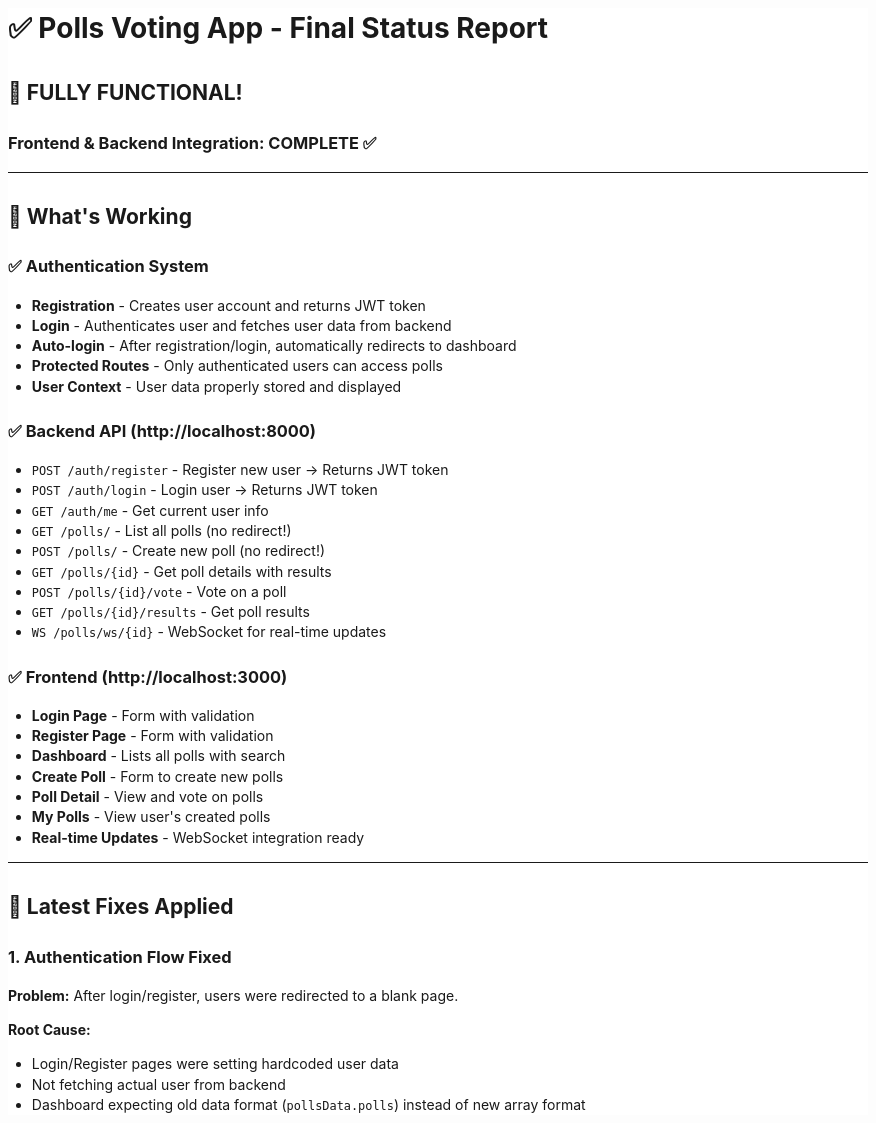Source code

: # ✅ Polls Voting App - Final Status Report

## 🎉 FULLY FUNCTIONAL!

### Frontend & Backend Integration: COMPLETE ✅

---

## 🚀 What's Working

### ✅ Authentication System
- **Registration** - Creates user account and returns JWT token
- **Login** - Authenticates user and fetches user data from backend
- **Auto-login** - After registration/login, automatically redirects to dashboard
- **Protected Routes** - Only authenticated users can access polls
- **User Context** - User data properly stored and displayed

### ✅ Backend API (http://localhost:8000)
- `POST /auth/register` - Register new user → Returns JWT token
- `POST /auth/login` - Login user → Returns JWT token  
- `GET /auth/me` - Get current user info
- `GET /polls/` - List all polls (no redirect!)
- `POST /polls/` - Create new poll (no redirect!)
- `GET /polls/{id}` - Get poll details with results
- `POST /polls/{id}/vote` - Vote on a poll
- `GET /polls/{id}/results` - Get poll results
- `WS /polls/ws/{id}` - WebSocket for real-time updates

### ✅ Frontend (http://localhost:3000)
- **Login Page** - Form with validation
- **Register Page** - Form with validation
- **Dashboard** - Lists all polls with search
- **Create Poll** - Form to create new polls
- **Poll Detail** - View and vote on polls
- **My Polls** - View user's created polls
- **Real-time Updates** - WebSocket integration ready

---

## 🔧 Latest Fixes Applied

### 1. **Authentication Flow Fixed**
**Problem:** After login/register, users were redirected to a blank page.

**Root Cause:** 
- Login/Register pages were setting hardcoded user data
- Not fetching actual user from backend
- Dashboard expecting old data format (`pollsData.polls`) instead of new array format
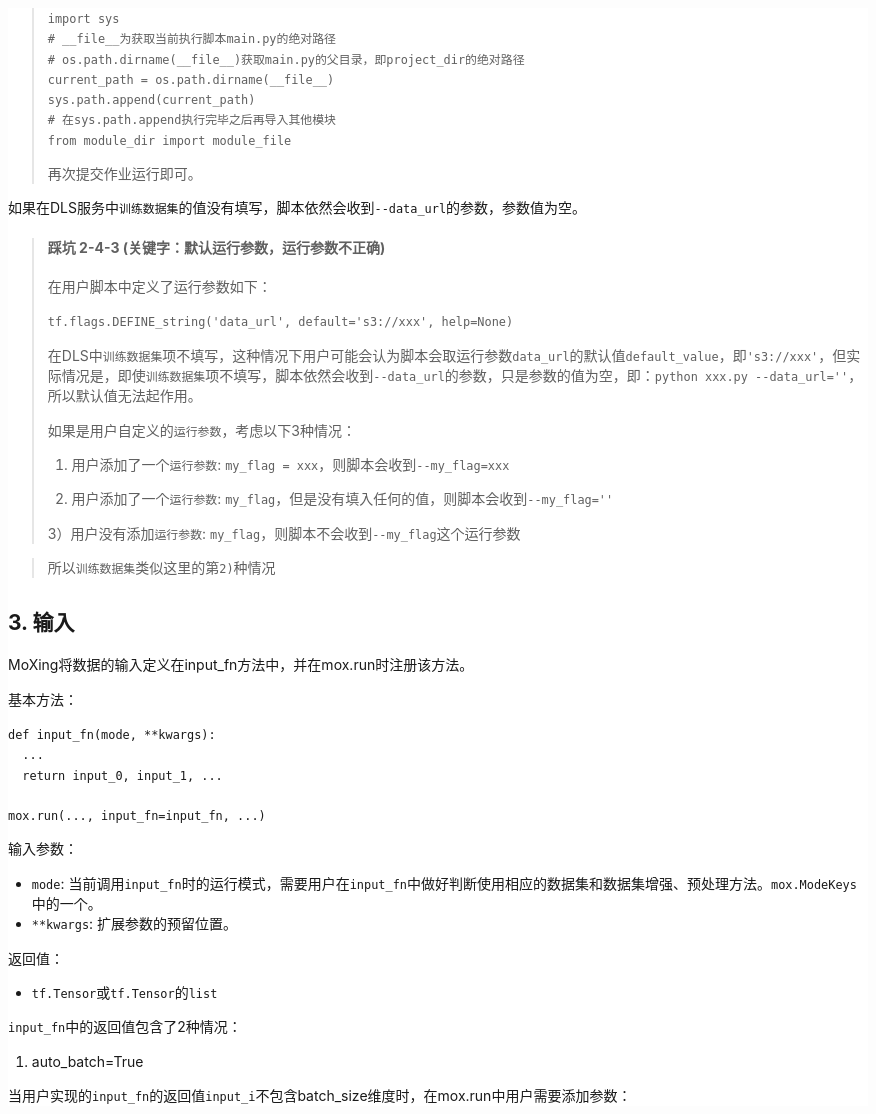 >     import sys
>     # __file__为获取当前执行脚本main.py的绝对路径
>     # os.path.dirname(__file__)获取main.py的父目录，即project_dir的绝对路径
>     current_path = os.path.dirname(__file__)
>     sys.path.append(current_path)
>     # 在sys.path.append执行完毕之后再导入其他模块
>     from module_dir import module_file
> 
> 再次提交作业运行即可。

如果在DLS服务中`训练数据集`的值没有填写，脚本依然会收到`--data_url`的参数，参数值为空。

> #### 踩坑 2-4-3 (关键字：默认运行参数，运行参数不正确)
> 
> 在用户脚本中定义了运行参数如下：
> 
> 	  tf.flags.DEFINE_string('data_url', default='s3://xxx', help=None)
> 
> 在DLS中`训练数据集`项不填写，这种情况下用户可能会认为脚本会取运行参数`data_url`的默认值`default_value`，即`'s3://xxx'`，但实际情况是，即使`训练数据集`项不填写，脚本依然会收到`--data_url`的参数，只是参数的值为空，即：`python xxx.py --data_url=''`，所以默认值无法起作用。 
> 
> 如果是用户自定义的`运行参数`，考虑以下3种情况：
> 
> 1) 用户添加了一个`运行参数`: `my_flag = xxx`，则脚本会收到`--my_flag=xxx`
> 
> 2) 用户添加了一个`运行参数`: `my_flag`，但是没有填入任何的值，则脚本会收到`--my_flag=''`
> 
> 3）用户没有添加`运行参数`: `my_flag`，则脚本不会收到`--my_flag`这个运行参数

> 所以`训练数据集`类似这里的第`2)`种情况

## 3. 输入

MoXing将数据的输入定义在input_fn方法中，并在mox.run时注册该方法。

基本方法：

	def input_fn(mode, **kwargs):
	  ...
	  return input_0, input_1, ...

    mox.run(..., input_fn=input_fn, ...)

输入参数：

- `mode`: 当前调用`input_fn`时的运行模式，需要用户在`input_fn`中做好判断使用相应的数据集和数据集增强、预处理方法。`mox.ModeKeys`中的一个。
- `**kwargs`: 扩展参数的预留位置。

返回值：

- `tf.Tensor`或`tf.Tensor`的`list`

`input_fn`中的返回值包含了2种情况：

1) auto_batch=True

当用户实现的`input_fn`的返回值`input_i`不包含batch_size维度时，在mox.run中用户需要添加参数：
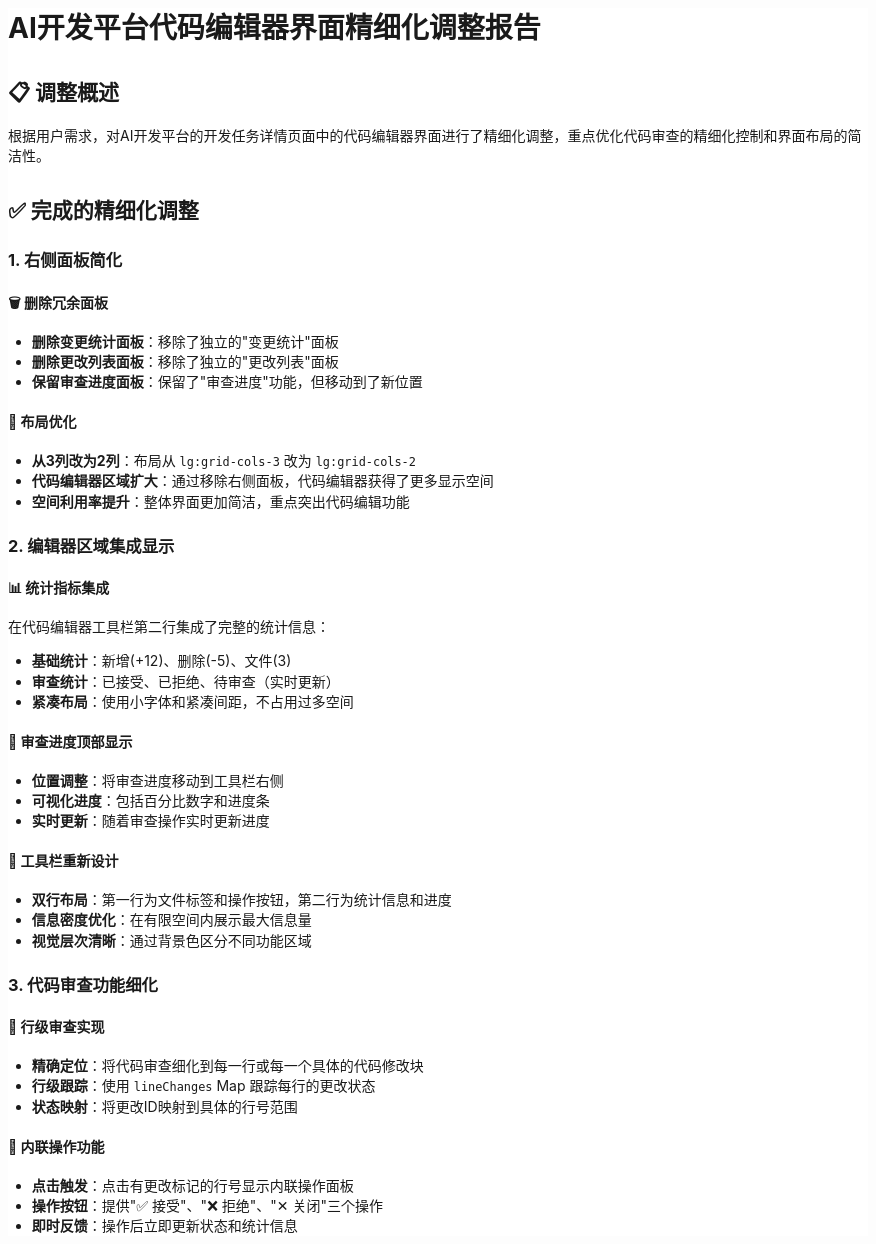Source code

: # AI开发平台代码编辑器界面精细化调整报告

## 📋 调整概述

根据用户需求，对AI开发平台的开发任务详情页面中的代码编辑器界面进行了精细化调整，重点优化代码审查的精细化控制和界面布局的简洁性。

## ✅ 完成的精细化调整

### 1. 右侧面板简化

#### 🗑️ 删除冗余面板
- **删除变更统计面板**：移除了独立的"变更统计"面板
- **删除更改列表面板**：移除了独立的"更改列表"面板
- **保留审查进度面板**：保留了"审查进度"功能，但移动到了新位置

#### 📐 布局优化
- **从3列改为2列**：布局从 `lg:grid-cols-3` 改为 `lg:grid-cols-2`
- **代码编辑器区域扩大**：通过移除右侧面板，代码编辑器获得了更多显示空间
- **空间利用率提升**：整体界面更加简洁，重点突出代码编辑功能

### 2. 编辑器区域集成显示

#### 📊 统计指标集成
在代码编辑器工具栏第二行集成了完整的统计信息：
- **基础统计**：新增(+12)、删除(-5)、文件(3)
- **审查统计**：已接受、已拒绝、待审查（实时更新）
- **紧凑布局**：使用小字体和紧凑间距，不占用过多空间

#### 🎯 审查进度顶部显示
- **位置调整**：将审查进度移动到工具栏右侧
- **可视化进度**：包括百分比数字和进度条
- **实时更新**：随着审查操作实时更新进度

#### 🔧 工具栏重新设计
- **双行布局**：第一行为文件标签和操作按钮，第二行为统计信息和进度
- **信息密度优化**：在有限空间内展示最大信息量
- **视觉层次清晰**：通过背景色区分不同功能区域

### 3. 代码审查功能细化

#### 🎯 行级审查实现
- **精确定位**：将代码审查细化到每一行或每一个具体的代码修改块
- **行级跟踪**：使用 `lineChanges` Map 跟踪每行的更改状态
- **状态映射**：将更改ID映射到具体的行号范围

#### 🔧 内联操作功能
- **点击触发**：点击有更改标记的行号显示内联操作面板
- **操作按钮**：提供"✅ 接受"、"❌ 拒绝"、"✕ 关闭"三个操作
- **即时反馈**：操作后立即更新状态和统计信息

══════

# What you need to do:
When a line in the data contains "validation", return it as written.

# Completed task:
- **Login Page** - Form with validation
- **Register Page** - Form with validation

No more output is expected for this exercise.